The deal has a five-year maturity with a three-year investor put and an issuer call after three years.
China Petrochemical’s convertible bond allows the company to raise capital at a yield of 1.75%. The securities will convert to equity at a premium of 18% over the stock’s closing price on Tuesday of NT$9.15 per share, in the middle of the guidance of 15% to 25%.
The conversion price was set at NT$10.80 per share, towards the top half of the NT$10.52 to NT$11.44 per unit range initially offered when books opened under Barclays, the sole global coordinator and bookrunner.
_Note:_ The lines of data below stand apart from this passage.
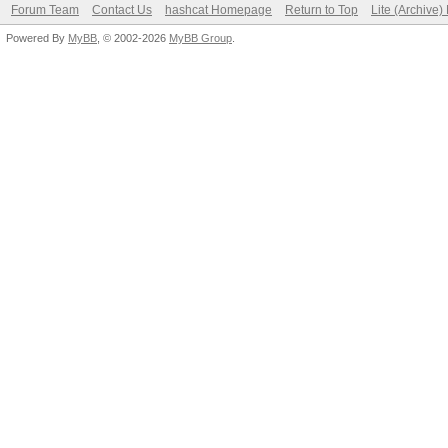
Forum Team
Contact Us
hashcat Homepage
Return to Top
Lite (Archive
Powered By
MyBB
, © 2002-2026
MyBB Group
.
The convertible, described as a credit-enhanced zero-coupon on the term sheet, had the benefit of irrevocable standby letters of credit (SLBC) issued separately by Taiwan’s CTBC Bank and Taiwan Cooperative Bank. Using two banks to enhance the credit is unusual — typically issuers will use one bank. China Petrochemical elected to go with two banks to strengthen its credit, according to a source close to the deal.
“It was an SLBC-backed convertible bond by two of the larger banks in Taiwan. Both banks are pretty comparable and are A- rated [by S&P],” the source told FinanceAsia. Having the two banks enhancing the credit of the chemicals company — which is in a notoriously volatile sector — was key in securing investors during the bookbuild.
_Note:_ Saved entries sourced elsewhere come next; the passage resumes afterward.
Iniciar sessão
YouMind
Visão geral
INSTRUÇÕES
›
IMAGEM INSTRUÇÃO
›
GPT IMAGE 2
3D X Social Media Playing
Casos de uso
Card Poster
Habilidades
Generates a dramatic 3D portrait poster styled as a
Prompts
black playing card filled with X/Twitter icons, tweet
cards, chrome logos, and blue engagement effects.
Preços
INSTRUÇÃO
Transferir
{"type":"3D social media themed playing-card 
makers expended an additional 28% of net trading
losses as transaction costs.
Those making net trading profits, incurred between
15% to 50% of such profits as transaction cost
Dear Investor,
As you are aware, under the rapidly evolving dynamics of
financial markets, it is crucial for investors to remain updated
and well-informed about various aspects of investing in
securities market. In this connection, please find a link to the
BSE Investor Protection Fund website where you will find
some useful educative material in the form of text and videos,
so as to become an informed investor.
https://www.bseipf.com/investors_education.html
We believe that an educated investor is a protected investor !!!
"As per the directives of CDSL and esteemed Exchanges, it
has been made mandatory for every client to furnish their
“No question it helped. It makes the credit much easier [and] led to strong participation from a broad [range of investors],” the source said. “The chemicals industry is very volatile but margins are slim [so] from a cash flow perspective it’s more challenging credit. But the Taiwanese banks know the assets well and had a much better feel for the situation on the ground. They were able to step up.”
Some 55% of the investors were hedge funds and 45% outrights. Geographically, 80% of the investors were located in Asia and the remaining 20% in Europe.
It is the fifth largest CB out of Taiwan this year. Siliconware Precision Industries raised $400 million in a CB in October, followed by Zhen Ding Technology’s $300 million CB in June, WPG Holdings’ $200 million note in June and Shin Kong Financial’s $167 million CB in July, according to Dealogic data.
The Taiwan-listed company makes chemicals such as caprolactam, the primary raw material used to make nylon fibres and resin, and acrylonitrile, used in acrylic fibre and plastics. China Petrochemical is Taiwan’s only caprolactam producer and the fifth largest in the world.
China’s petrochemical industry remains unpredictable and suffers from overcapacity, which has direct effects on the company’s earnings. China Petrochemical reported a net loss of NT$981 million ($31.5 million) for the nine months of 2014. “It’s like oil and gas or any other commodity-based business. It goes through two or three years of dynamic changes and margins,” the source said. “As it stands, the products they focus on are in oversupply.”
Still, the company remains bullish longterm and will put proceeds from the CB towards a greenfield project in Jiangsu province, with construction set to begin in 2015.
“They’re expecting a lot more demand growth in China, and operating costs will be lower if they’re onshore. So part of their strategy is to get a plant operating [in the mainland],” the source said.